# General > Recipes >  Gammon

## kitty

I've just bought one of those small Gammon joints from tesco and have had a look through the internet of various ways of cooking it but i'm just wandering how you all like to cook them.   :Smile:

----------


## Commore

> I've just bought one of those small Gammon joints from tesco and have had a look through the internet of various ways of cooking it but i'm just wandering how you all like to cook them.


Slowly, in a vacuum bag, in enough water to cover it and just below simmering for a few hours, in the bag you can have all sorts of flavours, I did one last week with honey, soy sauce and lemon juice and it was delicious.

In saying that, I didn't use shop bought pork, but rather our own pork.

----------


## Thumper

I boil mine in cola and then put it in the oven covered in honey and a small amount of cola and roast for an hour or so,very yummy!x

----------


## Commore

> I boil mine in cola and then put it in the oven covered in honey and a small amount of cola and roast for an hour or so,very yummy!x


Cola? as in Coka cola? never heard of that but must try it me thinks.  :Smile:

----------


## kitty

Thank you Commore and Thumper  :Smile: .  I had heard of people cooking it in cola before.. think Nigella Lawson is where i saw that one.  Do you use cheap cola or the Coca-Cola?

----------


## Thumper

I use cheap stuff but it has to be the full fat stuff lol,diet stuff doesnt work x

----------


## kitty

> I use cheap stuff but it has to be the full fat stuff lol,diet stuff doesnt work x


 
Thats ok..... i dinna do half fat anything. lol  :Smile:

----------


## chaz

> I use cheap stuff but it has to be the full fat stuff lol,diet stuff doesnt work x


thanks to you mines cooking away in the cola as i type :Smile:

----------


## Thumper

I am sure you will be delighted with it,it is so yummy!x

----------


## ShelleyCowie

I marinate (cant spell) mine in chopped spring onions and diet coke for a few hours.
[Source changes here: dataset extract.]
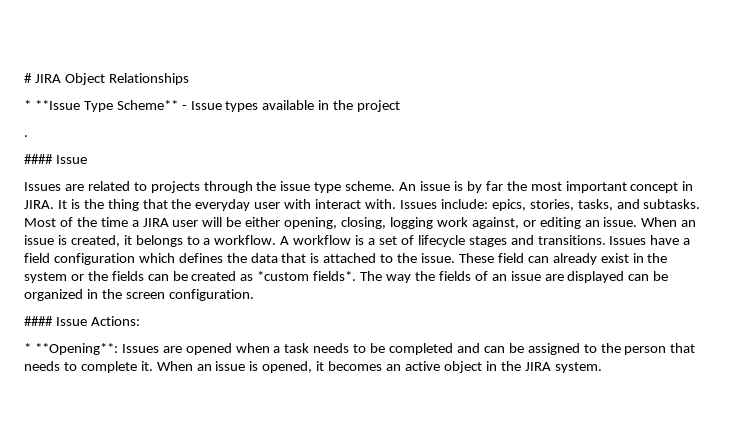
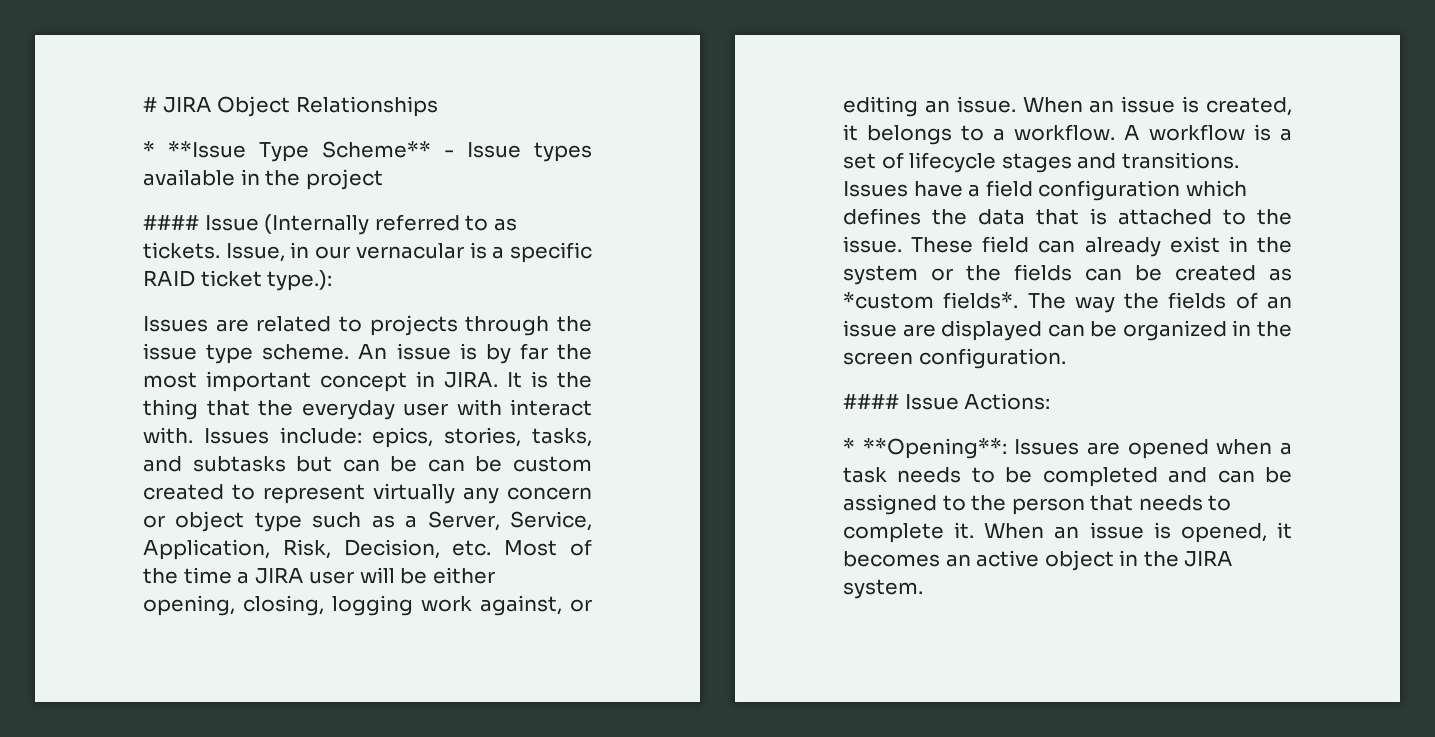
[24,135,28,137] [24,154,87,164] // . // #### Issue -> [143,214,517,235] [143,242,592,263] [143,270,333,291] // #### Issue (Internally referred to as tickets. Issue, in our vernacular is a specific RAID ticket type.):
[643,199,701,209] subtasks. -> [192,456,592,472] [143,483,592,504] [143,511,592,532] [143,539,492,560] subtasks but can be can be custom created to represent virtually any concern or object type such as a Server, Service, Application, Risk, Decision, etc.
Then spread some french mustard over it, cook in oven YUM!

----------


## chaz

I am delighted, everyone loved it, and the sticky juice, thank you Thumper xxx :Smile:

----------


## Thumper

Glad you liked it! If they enjoyed the sticky juice,try them with sticky sausages,just marinade sausages in soy sauce and honey then cook,gooey and yummy x

----------


## silverlady

Oh I am hungry now!!   I simmer mine in enough water to cover it, some cloves, black peppercorns, an onion, 2 bayleaves, for about an hour, then smear with brown sugar and mustard (either the powder or your preference of mustard), and put in oven, moderate heat for about 30 more mins.  The cloves give it a lovely Christmassy feel, smells glorious as it simmers!!  Sunday lunch sorted!!!!!

----------


## Commore

> Oh I am hungry now!!   I simmer mine in enough water to cover it, some cloves, black peppercorns, an onion, 2 bayleaves, for about an hour, then smear with brown sugar and mustard (either the powder or your preference of mustard), and put in oven, moderate heat for about 30 more mins.  The cloves give it a lovely Christmassy feel, smells glorious as it simmers!!  Sunday lunch sorted!!!!!
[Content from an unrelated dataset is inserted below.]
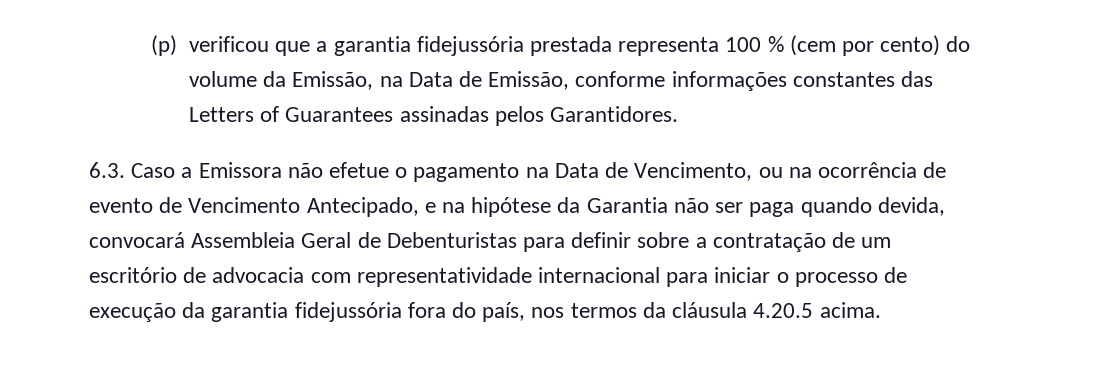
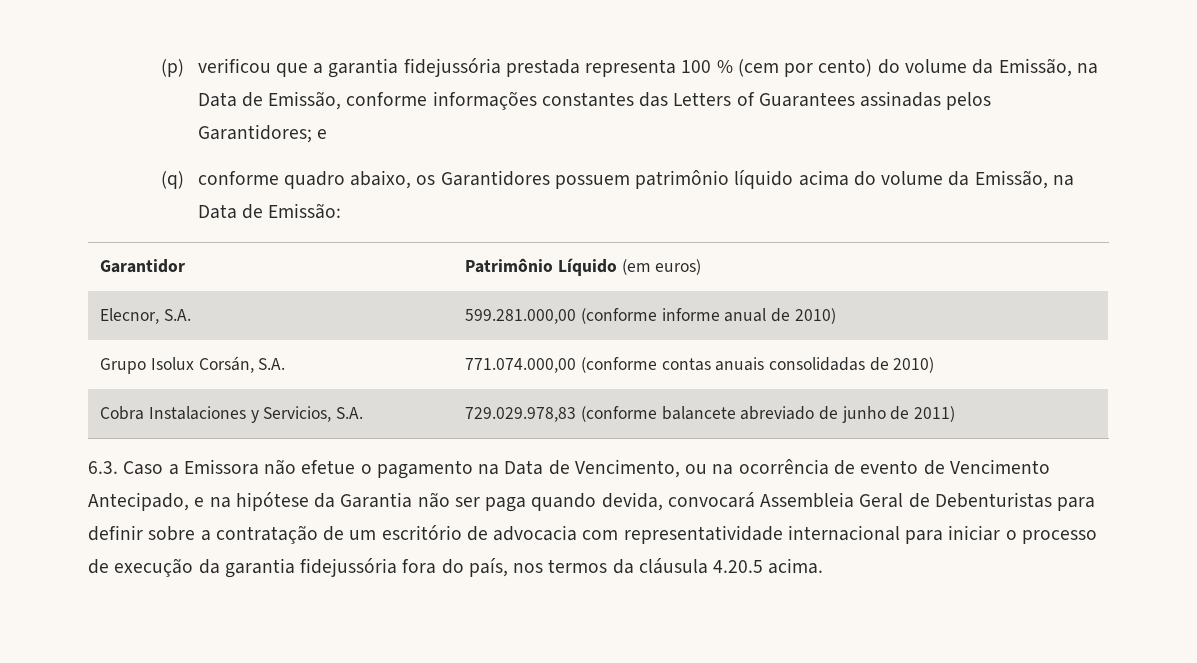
[549,106,678,122] Garantidores. -> [197,124,327,143] [161,170,1074,189] [197,203,342,219] [100,259,186,273] [465,258,702,276] [100,308,191,324] [465,308,836,324] [100,356,286,374] [465,357,935,373] [100,406,363,423] [465,406,956,423] Garantidores; e // (q) conforme quadro abaixo, os Garantidores possuem patrimônio líquido acima do volume da Emissão, na Data de Emissão: // Garantidor | Patrimônio Líquido (em euros) // Elecnor, S.A. | 599.281.000,00 (conforme informe anual de 2010) // Grupo Isolux Corsán, S.A. | 771.074.000,00 (conforme contas anuais consolidadas de 2010) // Cobra Instalaciones y Servicios, S.A. | 729.029.978,83 (conforme balancete abreviado de junho de 2011)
Last time I did mine with cloves my other half threatened to divorce me!
But you're right the  cloves do give a warm Christmassy feel.

----------


## chaz

> Glad you liked it! If they enjoyed the sticky juice,try them with sticky sausages,just marinade sausages in soy sauce and honey then cook,gooey and yummy x


Well we were going to be having the bit left cold tommorow, but while i was painting at the new house my daughters decided to have a snack :: 
 Thank again enjoyed here :Smile:

----------


## Scarybiscuits03

Mmm I just cook mine in the slow cooker then leave to cool in the juice.  Once chilled slice - makes great party food but VERY moreish!

----------


## squidge

Chop onions put in a large pan. Add gammon and cover with apple juice. Bring to boil then gently simmer until gammon is cooked. Thicken with cornflour or flour and butter and serve gammon sliced with potatoes and veg and sauce poured over.  Mmmmmmmmm

----------